Here, in contrast, Armstrong affirmatively admitted in its Answer that McNair was employed by Armstrong. Accordingly, Gutierrez does not apply.

IV.
Armstrong initially denied that any accident occurred within the course and scope of McNair’s employment. After McNair filed suit, Armstrong filed a motion for summary judgment. Since the alleged injury would have been covered under the workers’ compensation statute, the trial court did not err in granting summary judgment and finding that Armstrong is not estopped from claiming workers’ compensation exclusivity.

AFFIRMED. (B.L. THOMAS and KELSEY, JJ., concur.)

__________________

1We analyze this case solely in terms of whether Armstrong’s stipulation estopped his workers’ compensation immunity defense. For clarity, we refer to both appellees as “Armstrong” in this opinion.

2Workers’ compensation immunity means that “[e]mployers are generally immune from liability in negligence actions brought by employees for injuries occurring in the course and scope of employment,” because “[t]he Florida workers’ compensation system provides the exclusive remedy for an employee injured in the course and scope of employment.” Pensacola Christian Coll. v.
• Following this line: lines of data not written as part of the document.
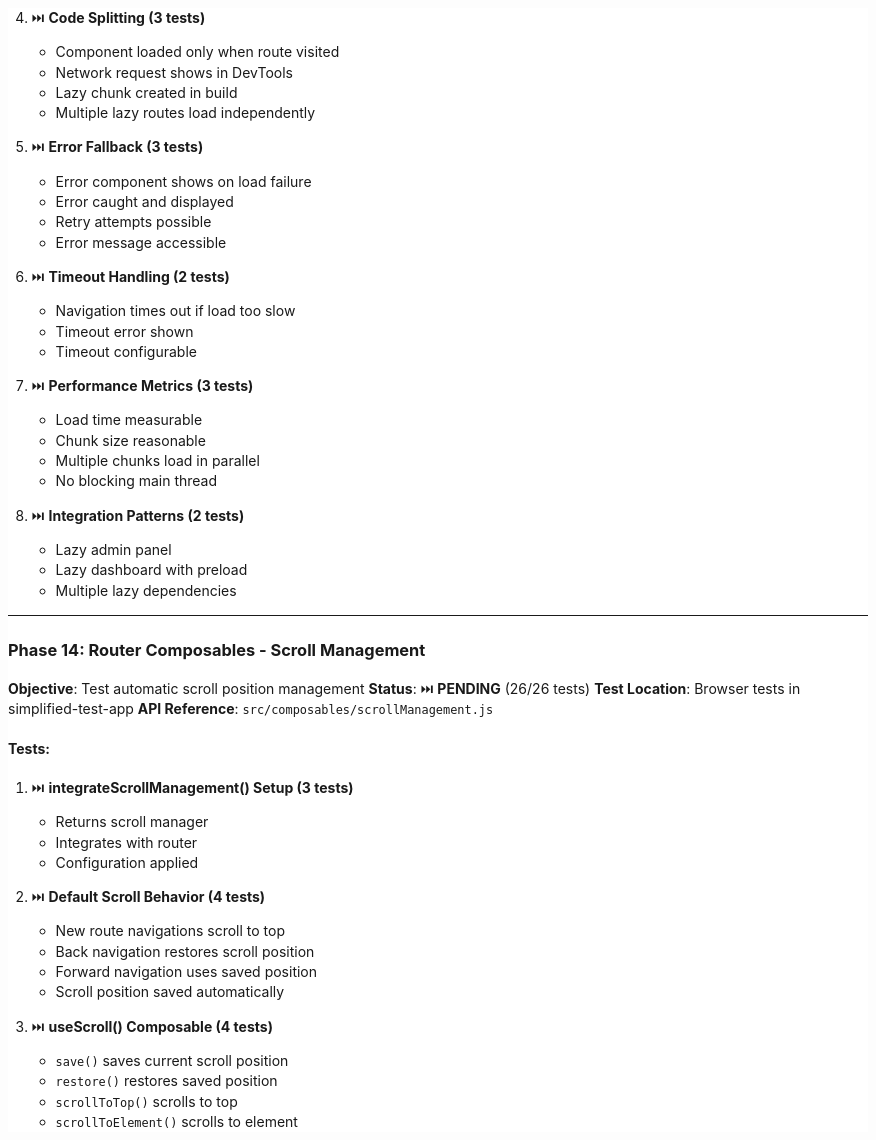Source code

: 4. ⏭️ **Code Splitting (3 tests)**
   - Component loaded only when route visited
   - Network request shows in DevTools
   - Lazy chunk created in build
   - Multiple lazy routes load independently

5. ⏭️ **Error Fallback (3 tests)**
   - Error component shows on load failure
   - Error caught and displayed
   - Retry attempts possible
   - Error message accessible

6. ⏭️ **Timeout Handling (2 tests)**
   - Navigation times out if load too slow
   - Timeout error shown
   - Timeout configurable

7. ⏭️ **Performance Metrics (3 tests)**
   - Load time measurable
   - Chunk size reasonable
   - Multiple chunks load in parallel
   - No blocking main thread

8. ⏭️ **Integration Patterns (2 tests)**
   - Lazy admin panel
   - Lazy dashboard with preload
   - Multiple lazy dependencies

---

### Phase 14: Router Composables - Scroll Management
**Objective**: Test automatic scroll position management
**Status**: ⏭️ **PENDING** (26/26 tests)
**Test Location**: Browser tests in simplified-test-app
**API Reference**: `src/composables/scrollManagement.js`

#### Tests:

1. ⏭️ **integrateScrollManagement() Setup (3 tests)**
   - Returns scroll manager
   - Integrates with router
   - Configuration applied

2. ⏭️ **Default Scroll Behavior (4 tests)**
   - New route navigations scroll to top
   - Back navigation restores scroll position
   - Forward navigation uses saved position
   - Scroll position saved automatically

3. ⏭️ **useScroll() Composable (4 tests)**
   - `save()` saves current scroll position
   - `restore()` restores saved position
   - `scrollToTop()` scrolls to top
   - `scrollToElement()` scrolls to element
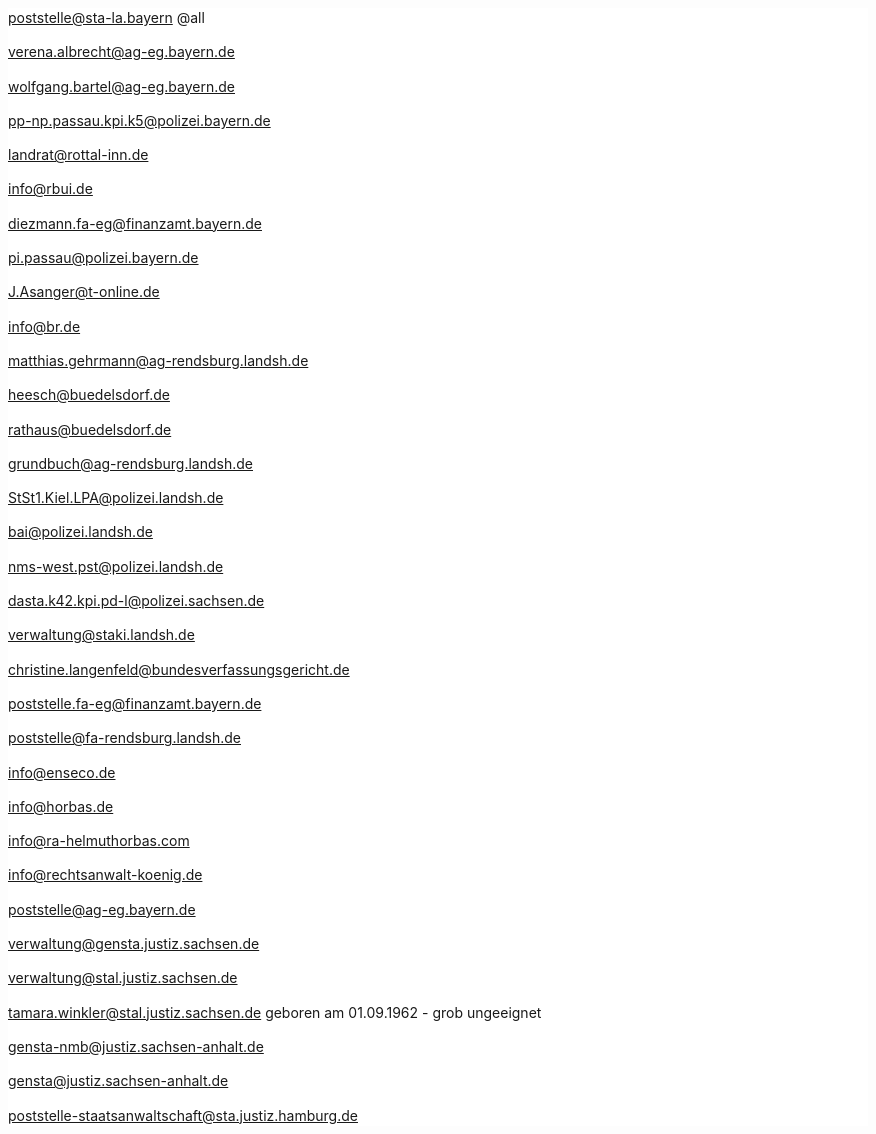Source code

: poststelle@sta-la.bayern @all

verena.albrecht@ag-eg.bayern.de

wolfgang.bartel@ag-eg.bayern.de

pp-np.passau.kpi.k5@polizei.bayern.de

landrat@rottal-inn.de

info@rbui.de

diezmann.fa-eg@finanzamt.bayern.de

pi.passau@polizei.bayern.de

J.Asanger@t-online.de

info@br.de

matthias.gehrmann@ag-rendsburg.landsh.de

heesch@buedelsdorf.de

rathaus@buedelsdorf.de

grundbuch@ag-rendsburg.landsh.de

StSt1.Kiel.LPA@polizei.landsh.de

bai@polizei.landsh.de

nms-west.pst@polizei.landsh.de

dasta.k42.kpi.pd-l@polizei.sachsen.de

verwaltung@staki.landsh.de

christine.langenfeld@bundesverfassungsgericht.de

poststelle.fa-eg@finanzamt.bayern.de

poststelle@fa-rendsburg.landsh.de

info@enseco.de

info@horbas.de

info@ra-helmuthorbas.com

info@rechtsanwalt-koenig.de

poststelle@ag-eg.bayern.de

verwaltung@gensta.justiz.sachsen.de

verwaltung@stal.justiz.sachsen.de

tamara.winkler@stal.justiz.sachsen.de geboren am 01.09.1962 - grob ungeeignet

gensta-nmb@justiz.sachsen-anhalt.de

gensta@justiz.sachsen-anhalt.de

poststelle-staatsanwaltschaft@sta.justiz.hamburg.de

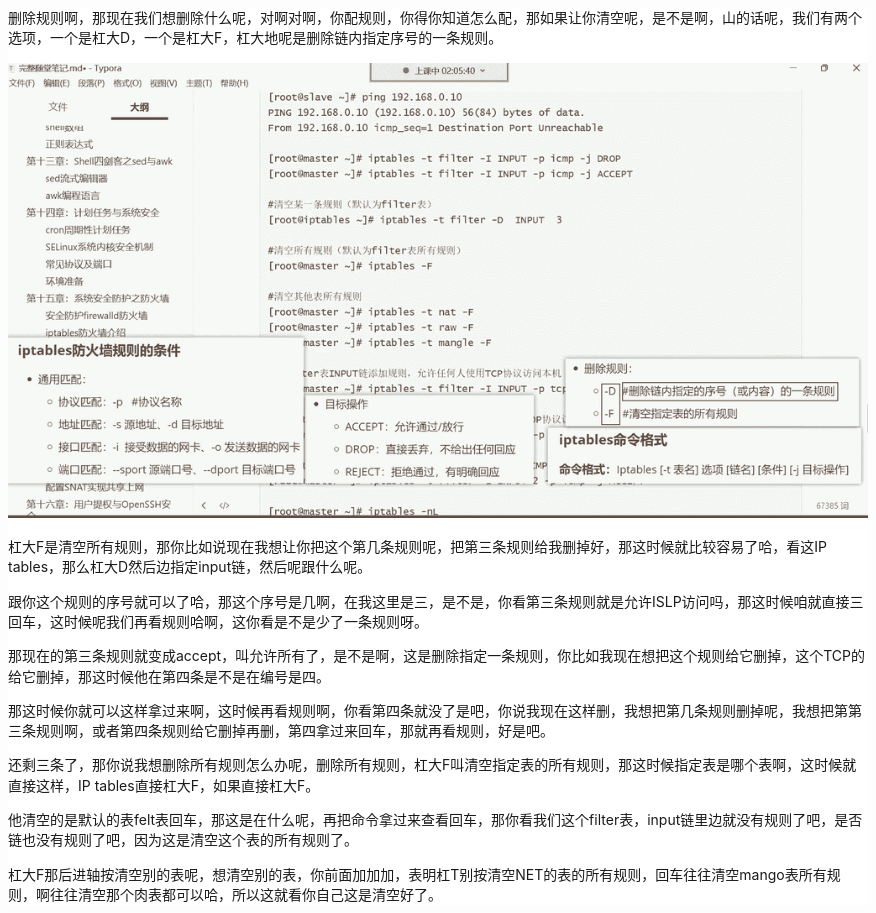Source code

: 删除规则啊，那现在我们想删除什么呢，对啊对啊，你配规则，你得你知道怎么配，那如果让你清空呢，是不是啊，山的话呢，我们有两个选项，一个是杠大D，一个是杠大F，杠大地呢是删除链内指定序号的一条规则。



![](img/e05fa1fe63d3b543013b9aac28f81414_60.png)

杠大F是清空所有规则，那你比如说现在我想让你把这个第几条规则呢，把第三条规则给我删掉好，那这时候就比较容易了哈，看这IP tables，那么杠大D然后边指定input链，然后呢跟什么呢。

跟你这个规则的序号就可以了哈，那这个序号是几啊，在我这里是三，是不是，你看第三条规则就是允许ISLP访问吗，那这时候咱就直接三回车，这时候呢我们再看规则哈啊，这你看是不是少了一条规则呀。

那现在的第三条规则就变成accept，叫允许所有了，是不是啊，这是删除指定一条规则，你比如我现在想把这个规则给它删掉，这个TCP的给它删掉，那这时候他在第四条是不是在编号是四。

那这时候你就可以这样拿过来啊，这时候再看规则啊，你看第四条就没了是吧，你说我现在这样删，我想把第几条规则删掉呢，我想把第第三条规则啊，或者第四条规则给它删掉再删，第四拿过来回车，那就再看规则，好是吧。

还剩三条了，那你说我想删除所有规则怎么办呢，删除所有规则，杠大F叫清空指定表的所有规则，那这时候指定表是哪个表啊，这时候就直接这样，IP tables直接杠大F，如果直接杠大F。

他清空的是默认的表felt表回车，那这是在什么呢，再把命令拿过来查看回车，那你看我们这个filter表，input链里边就没有规则了吧，是否链也没有规则了吧，因为这是清空这个表的所有规则了。

杠大F那后进轴按清空别的表呢，想清空别的表，你前面加加加，表明杠T别按清空NET的表的所有规则，回车往往清空mango表所有规则，啊往往清空那个肉表都可以哈，所以这就看你自己这是清空好了。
Bruhn, 80 So. 3d 1046, 1049 (Fla. 1st DCA 2011). This immunity applies to coworkers as well. See Holmes Cty. Sch. Bd. v. Duffell, 651 So. 2d 1176, 1177-78 (Fla. 1995) (holding that “the same immunity extends to each employee of the employer when such employee is acting in furtherance of the employer’s business”).

3To be clear, we do not claim that McNair would necessarily have been entitled to compensation if the factfinder determined that a workplace accident occurred. Armstrong asserted other defenses that may have foreclosed compensability. But such a finding would show that a workplace accident was presented, which places the case in the ambit of workers’ compensation law.

4Put another way, if the employee in Byerley were to prevail in a tort suit, she would have proven an accident that was outside the scope of employment. In contrast, if McNair were to prevail in this suit, he would have proven an accident that was inside the scope of employment. This fact demonstrates why the employer’s assertion of worker’s compensation immunity was improper in Byerley, but not improper here.